**Goal of the exercise:** Both the line below containing "M1930 1055 1927" and the line containing "M889 516 895", along with every line between them, should be repeated exactly; no other line belongs in the answer.

**Supplied entries:**
[Start of section]

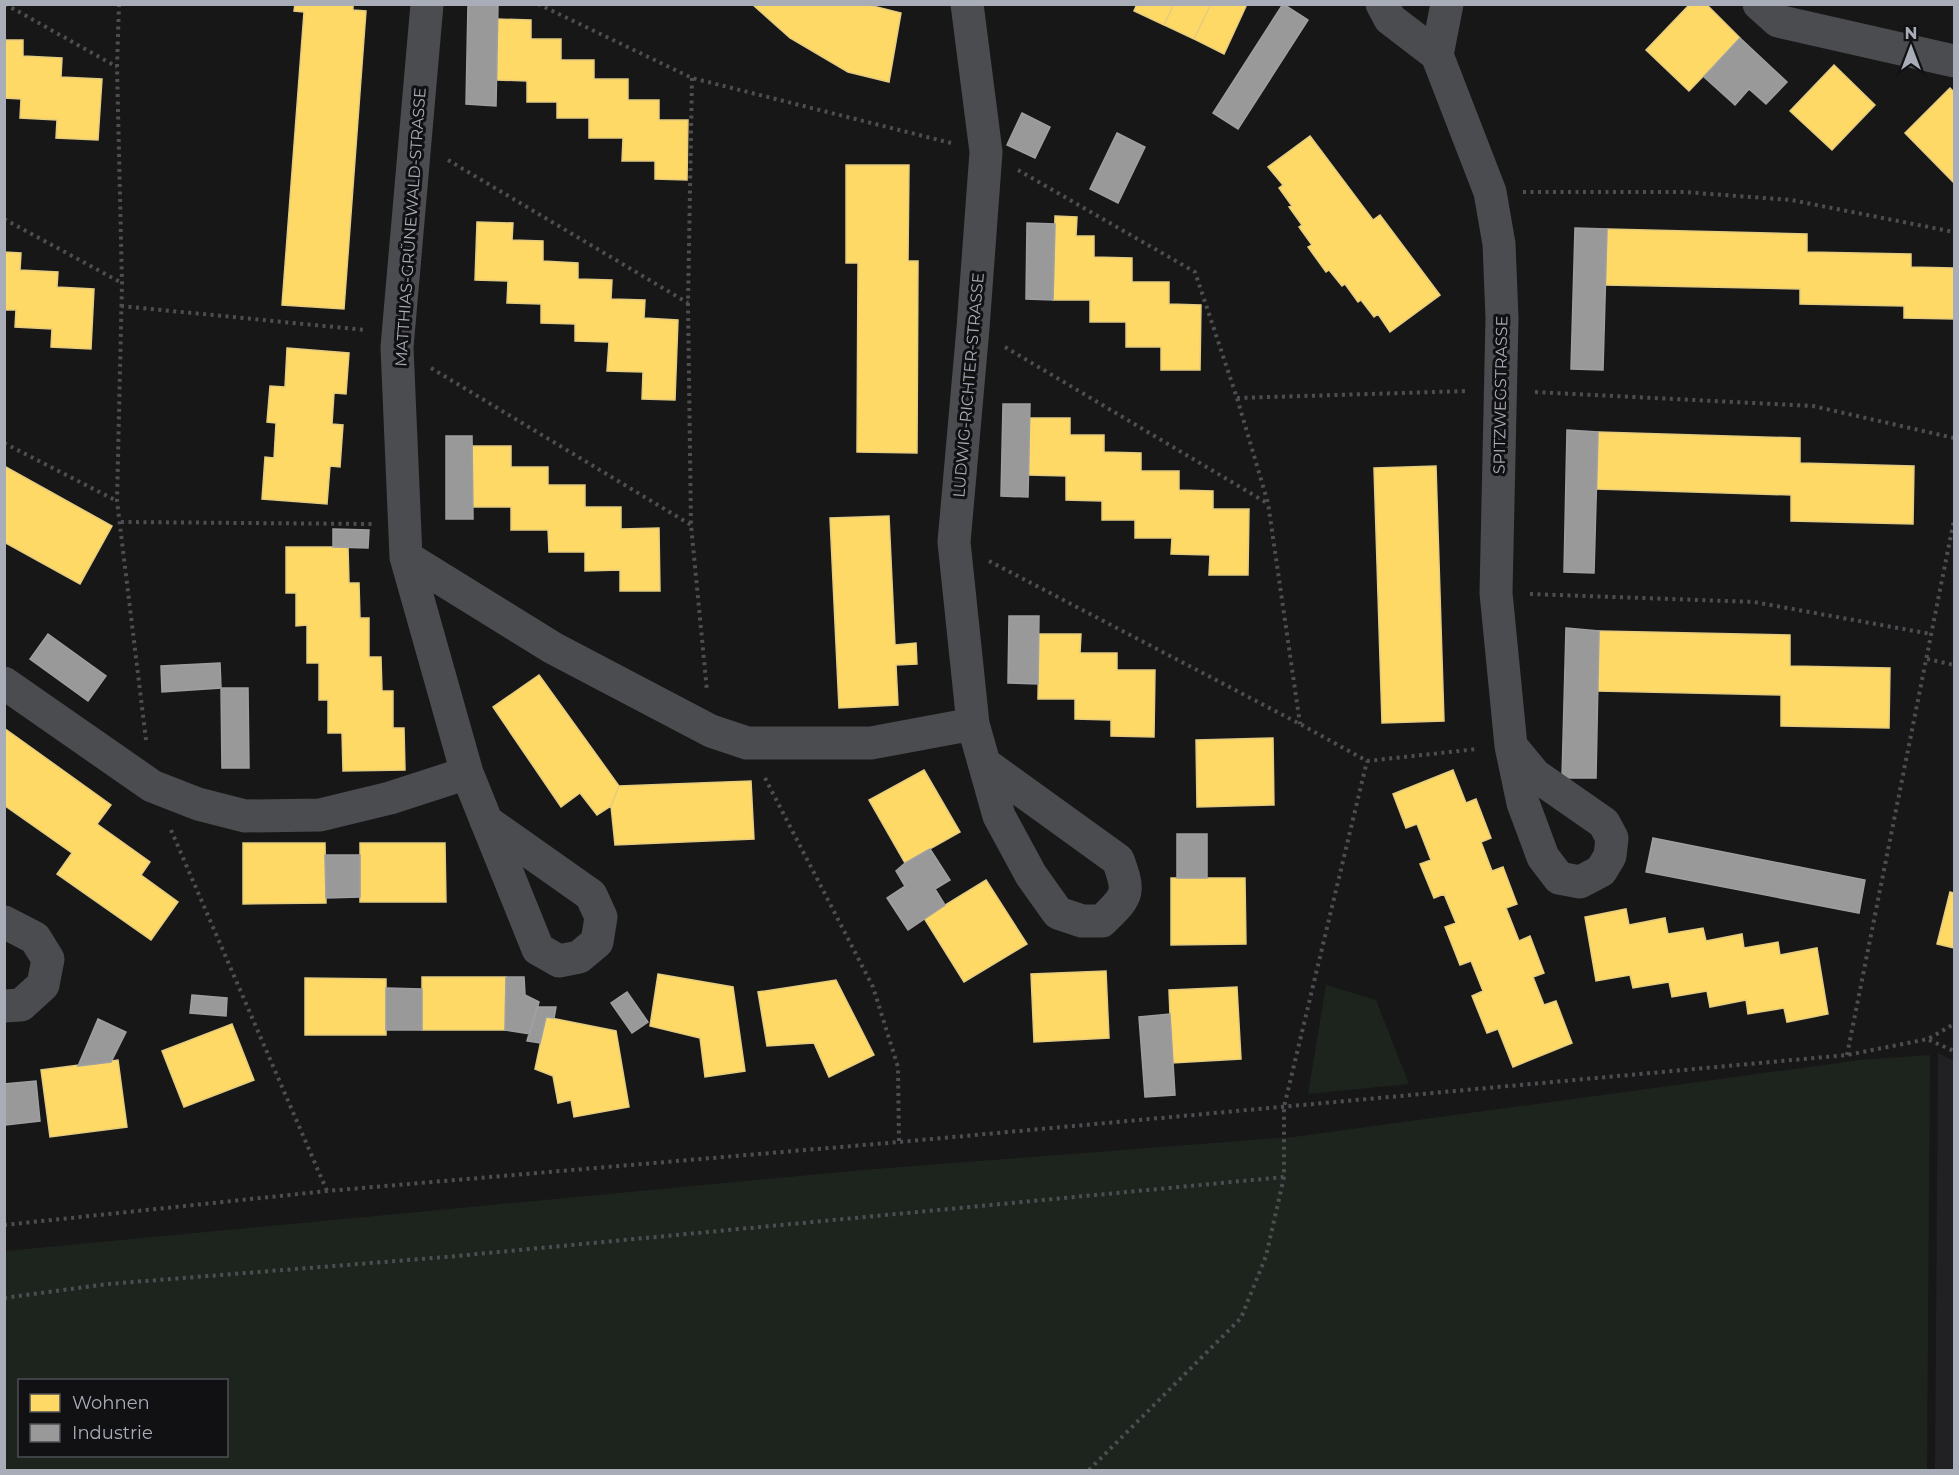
<svg xmlns="http://www.w3.org/2000/svg" width="1959" height="1475" font-family="Montserrat,sans-serif">
<style>
.built{fill:#212123}
.green{fill:#1d241e;fill-rule:evenodd}
.homes{fill:#ffd966;stroke:#e5cc7f;stroke-width:1.5}
.industry{fill:#999;stroke:#9e9fa2;stroke-width:1.5}
.lines{fill:none;stroke-linecap:round;stroke-linejoin:round}
.path{stroke:#4d4e52;stroke-width:4;stroke-dasharray:3 4.5;stroke-linecap:butt}
.minor{stroke:#4b4c50;stroke-width:33}
.labels{text-anchor:middle;stroke-width:6;stroke-linejoin:round;paint-order:stroke}
.street-label{font-size:16px;fill:#a8adb8;stroke:#111113}
</style>
<rect width="100%" height="100%" fill="#171717"/>
<path class="built" d="M1938 1053 1954 1061V1470H1935Z"/>
<path class="green" d="M1326 985 1376 1000 1409 1084 1308 1094Z
M1930 1055 1927 1470H5V1251L863 1170 1293 1137 1860 1060ZM20 1380H226V1456H20Z"/>
<path class="homes" d="M295 4H353V10L366 11 344 309 282 305 304 12 294 11Z
M752 4H865L901 13 889 82 848 72 790 38Z
M1137 4H1174L1164 25 1134 11Z
M1174 4H1211L1194 39 1164 25Z
M1211 4H1247L1224 54 1194 39Z
M1690 4H1706L1740 38 1689 91 1646 50Z
M497 19 531 20V39H561V60H594V79H628V100H659V120H688L687 180 655 179V161H622L623 138H589V118H557V102H527V81L497 80Z
M4 40H23V56L62 58 61 77 102 79 98 140 56 138 57 120 20 118 21 99 4 98Z
M1834 65 1875 105 1832 150 1790 111Z
M1950 88 1954 92V183L1905 133Z
M1310 136 1373 220 1380 215 1440 295 1390 332 1378 314 1374 317 1361 300 1358 302 1345 284 1342 286 1329 270 1326 272 1308 247 1312 245 1299 227 1302 225 1289 207 1292 206 1279 188 1283 185 1268 167Z
M846 165H909L908 261H918L917 453 857 452 858 263H846Z
M1055 216 1077 217 1076 236H1094V257L1132 258V282H1169V304L1201 305 1200 370H1161V347H1126V322H1090V300H1053Z
M477 222 513 223 512 240 543 241V261L578 263V279L612 280 611 299 645 300 644 318 678 320 675 400 642 399 643 372 607 371 609 342 575 341V324L541 323V304L507 303 508 281 475 280Z
M1607 229 1807 234V252L1911 254V267L1954 268V319L1904 318V306L1800 304V289L1605 285Z
M4 252 21 253 20 270 58 272 57 287 94 289 91 349 51 347 52 329 15 327 16 310H4Z
M287 348 349 353 346 394 334 393 332 424 343 425 340 467 330 466 327 504 262 499 265 457 274 458 276 423 267 422 270 386 285 387Z
M1029 418H1070V435H1104V452L1141 453V471H1179V490L1213 491V509H1249L1248 575H1209L1210 555 1171 554 1172 538H1135V520H1102V501L1066 500V476L1029 475Z
M1598 432 1800 438V463L1914 466 1913 524 1791 521V495L1597 489Z
M472 446H511V467H548V485H585V507H621V529L659 528 660 591H620V570L585 571V552H549L548 530H511V507H473Z
M4 466 112 526 80 584 4 542Z
M1436 466 1444 721 1382 723 1374 468Z
M889 516 895 645 916 643 917 664 896 665 898 705 839 708 830 518Z
M286 547H348L349 583H359L360 618H369V657H381L382 691H393V728H404L405 770 343 771 342 733H328V700H319V663H307V625L296 626V593H286Z
M1599 631 1790 635V666L1890 668 1889 728 1781 726V695L1598 691Z
M1039 634H1081L1080 653H1117V670H1155L1154 737 1111 736V720L1075 719V699H1038Z
M539 675 619 786 611 806 597 815 580 793 561 807 493 707Z
M4 728 111 805 97 824 150 862 141 875 178 902 151 940 57 874 72 853 4 805Z
M1273 738 1274 805 1197 807 1196 740Z
M924 770 960 832 905 863 869 800Z
M1453 770 1466 803 1476 799 1491 838 1481 842 1492 871 1503 867 1517 904 1506 908 1519 941 1530 936 1544 973 1533 977 1544 1005 1556 1001 1572 1043 1513 1067 1498 1029 1487 1033 1472 996 1483 991 1471 961 1460 965 1445 927 1456 923 1444 894 1434 898 1420 864 1431 860 1417 824 1406 828 1393 794Z
M751 781 754 839 615 845 611 806 619 786Z
M243 843H325L326 903 243 904Z
M360 843H445L446 902H360Z
M1171 878H1245L1246 944 1171 945Z
M986 880 1027 944 964 982 924 918Z
M1950 892 1954 893V948L1937 944Z
M1626 909 1629 925 1665 918 1668 934 1703 928 1706 941 1742 934 1744 948 1778 942 1780 955 1817 948 1828 1014 1787 1022 1784 1008 1748 1014 1746 1000 1710 1007 1707 991 1672 997 1669 982 1633 988 1630 975 1596 981 1585 917Z
M1106 971 1109 1038 1034 1042 1031 974Z
M658 974 733 987 745 1071 705 1077 700 1038 650 1026Z
M422 977H506L505 1030H422Z
M305 978 386 979V1035H305Z
M836 980 874 1055 829 1077 814 1043 767 1046 758 992Z
M1237 987 1241 1059 1172 1063 1169 990Z
M546 1017 616 1031 629 1107 574 1117 571 1100 558 1103 553 1076 535 1069Z
M232 1024 254 1080 184 1107 162 1051Z
M118 1060 127 1127 50 1137 41 1070Z"/>
<path class="industry" d="M468 4H498L496 106 466 104Z
M1283 4 1308 20 1238 129 1213 113Z
M1740 38 1787 82 1766 104 1749 89 1735 105 1704 77Z
M1022 113 1050 127 1035 158 1007 145Z
M1117 133 1145 147 1118 203 1090 189Z
M1027 223 1055 224 1053 300 1026 299Z
M1575 228 1607 229 1603 370 1571 369Z
M1003 404H1030L1028 497 1001 496Z
M1567 430 1598 432 1594 573 1564 572Z
M446 436H472L473 519H446Z
M333 529 369 530 368 548 333 547Z
M1009 616H1039L1038 684 1008 683Z
M1566 628 1599 631 1596 778H1562Z
M48 634 106 676 88 701 30 659Z
M220 663 221 688 162 692 161 666Z
M221 688H248L249 768H222Z
M1177 834H1207V878H1177Z
M1653 838 1865 880 1859 913 1646 872Z
M930 849 950 880 935 889 945 905 908 930 887 898 905 886 896 871 905 863Z
M325 855H360V897L326 898Z
M506 977H524L525 995 539 1002 530 1034 505 1030Z
M386 988 422 989V1030H386Z
M627 992 648 1022 632 1033 611 1003Z
M192 995 227 998 226 1016 190 1013Z
M537 1007H556L554 1018 546 1017 540 1043 527 1041Z
M1170 1014 1175 1095 1145 1097 1139 1017Z
M98 1019 126 1032 111 1062 78 1066Z
M36 1081 40 1121 6 1125 4 1084Z"/>
<g class="lines">
<path class="path" d="M5 4 117 67
M119 4 117 67 122 283 117 501 146 740
M538 4 692 78 951 143
M692 78 688 303 691 525 707 691
M448 160 688 303
M1018 170 1195 272 1237 398 1268 503 1300 724
M1523 192H1684L1791 200 1954 232
M4 219 122 283
M121 306 365 330
M1005 347 1267 503
M431 368 691 525
M1535 392 1813 406 1954 438
M1237 398 1468 391
M4 443 117 501
M121 522 372 524
M989 561 1300 724 1367 761 1477 749
M1530 594 1754 602 1931 634
M1927 659 1954 665
M765 778 873 987 898 1067 899 1142
M171 830 327 1191
M1929 1040 1954 1051
M1847 1055 1954 520
M4 1225 327 1191 899 1142 1847 1055 1928 1039 1954 1024
M4 1298 108 1284 446 1257 1284 1177
M1089 1470 1241 1318 1266 1256 1284 1177V1107L1367 761"/>
<path class="minor" d="M427 4 397 347 406 557 467 773 538 949 559 961 579 957 597 942 601 917 591 895 486 821
M967 4 986 152 973 328 954 542 973 724 999 816 1031 875 1058 913 1082 921H1102C1127 896 1131 895 1118 860L985 764
M1382 4 1390 19 1437 55 1490 192 1499 244 1502 318 1496 593 1511 746 1523 803 1543 857 1559 878 1580 882 1601 871 1610 856 1612 838 1604 823 1535 775 1511 746
M1759 4 1778 21 1954 61
M1437 55 1447 4
M406 557 553 648 711 731 747 743H871L973 724
M4 683 152 786 198 804 245 816 320 815 390 798 467 773
M4 922 35 938 48 959 43 985 21 1005 4 1006"/>
</g>
<g class="labels">
<g class="street-label">
<text transform="translate(410 227) rotate(-86)" y="6">MATTHIAS-GRÜNEWALD-STRASSE</text>
<text transform="translate(968 385) rotate(-85)" y="6">LUDWIG-RICHTER-STRASSE</text>
<text transform="translate(1500 395) rotate(-89)" y="6">SPITZWEGSTRASSE</text>
</g>
</g>
<rect width="1959" height="1475" fill="none" stroke="#a8adb8" stroke-width="12"/>
<rect x="18" y="1379" width="210" height="78" fill="#111113" stroke="#4d4f55" stroke-width="1.5"/>
<rect x="30" y="1394" width="30" height="18" fill="#ffd966" stroke="#4d4f55" stroke-width="1.5"/>
<text x="72" y="1409" font-size="18" fill="#a8adb8">Wohnen</text>
<rect x="30" y="1424" width="30" height="18" fill="#999999" stroke="#4d4f55" stroke-width="1.5"/>
<text x="72" y="1439" font-size="18" fill="#a8adb8">Industrie</text>
<g transform="translate(1911 48)" stroke="#111113" stroke-width="4.5" paint-order="stroke">
<path d="M0-4.5L10 22L0 15L-10 22Z" fill="#a8adb8"/>
<text y="-9" font-size="16" font-weight="bold" text-anchor="middle" fill="#a8adb8">N</text>
</g>
</svg>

[End of section]

**Reply to the task:**
M1930 1055 1927 1470H5V1251L863 1170 1293 1137 1860 1060ZM20 1380H226V1456H20Z"/>
<path class="homes" d="M295 4H353V10L366 11 344 309 282 305 304 12 294 11Z
M752 4H865L901 13 889 82 848 72 790 38Z
M1137 4H1174L1164 25 1134 11Z
M1174 4H1211L1194 39 1164 25Z
M1211 4H1247L1224 54 1194 39Z
M1690 4H1706L1740 38 1689 91 1646 50Z
M497 19 531 20V39H561V60H594V79H628V100H659V120H688L687 180 655 179V161H622L623 138H589V118H557V102H527V81L497 80Z
M4 40H23V56L62 58 61 77 102 79 98 140 56 138 57 120 20 118 21 99 4 98Z
M1834 65 1875 105 1832 150 1790 111Z
M1950 88 1954 92V183L1905 133Z
M1310 136 1373 220 1380 215 1440 295 1390 332 1378 314 1374 317 1361 300 1358 302 1345 284 1342 286 1329 270 1326 272 1308 247 1312 245 1299 227 1302 225 1289 207 1292 206 1279 188 1283 185 1268 167Z
M846 165H909L908 261H918L917 453 857 452 858 263H846Z
M1055 216 1077 217 1076 236H1094V257L1132 258V282H1169V304L1201 305 1200 370H1161V347H1126V322H1090V300H1053Z
M477 222 513 223 512 240 543 241V261L578 263V279L612 280 611 299 645 300 644 318 678 320 675 400 642 399 643 372 607 371 609 342 575 341V324L541 323V304L507 303 508 281 475 280Z
M1607 229 1807 234V252L1911 254V267L1954 268V319L1904 318V306L1800 304V289L1605 285Z
M4 252 21 253 20 270 58 272 57 287 94 289 91 349 51 347 52 329 15 327 16 310H4Z
M287 348 349 353 346 394 334 393 332 424 343 425 340 467 330 466 327 504 262 499 265 457 274 458 276 423 267 422 270 386 285 387Z
M1029 418H1070V435H1104V452L1141 453V471H1179V490L1213 491V509H1249L1248 575H1209L1210 555 1171 554 1172 538H1135V520H1102V501L1066 500V476L1029 475Z
M1598 432 1800 438V463L1914 466 1913 524 1791 521V495L1597 489Z
M472 446H511V467H548V485H585V507H621V529L659 528 660 591H620V570L585 571V552H549L548 530H511V507H473Z
M4 466 112 526 80 584 4 542Z
M1436 466 1444 721 1382 723 1374 468Z
M889 516 895 645 916 643 917 664 896 665 898 705 839 708 830 518Z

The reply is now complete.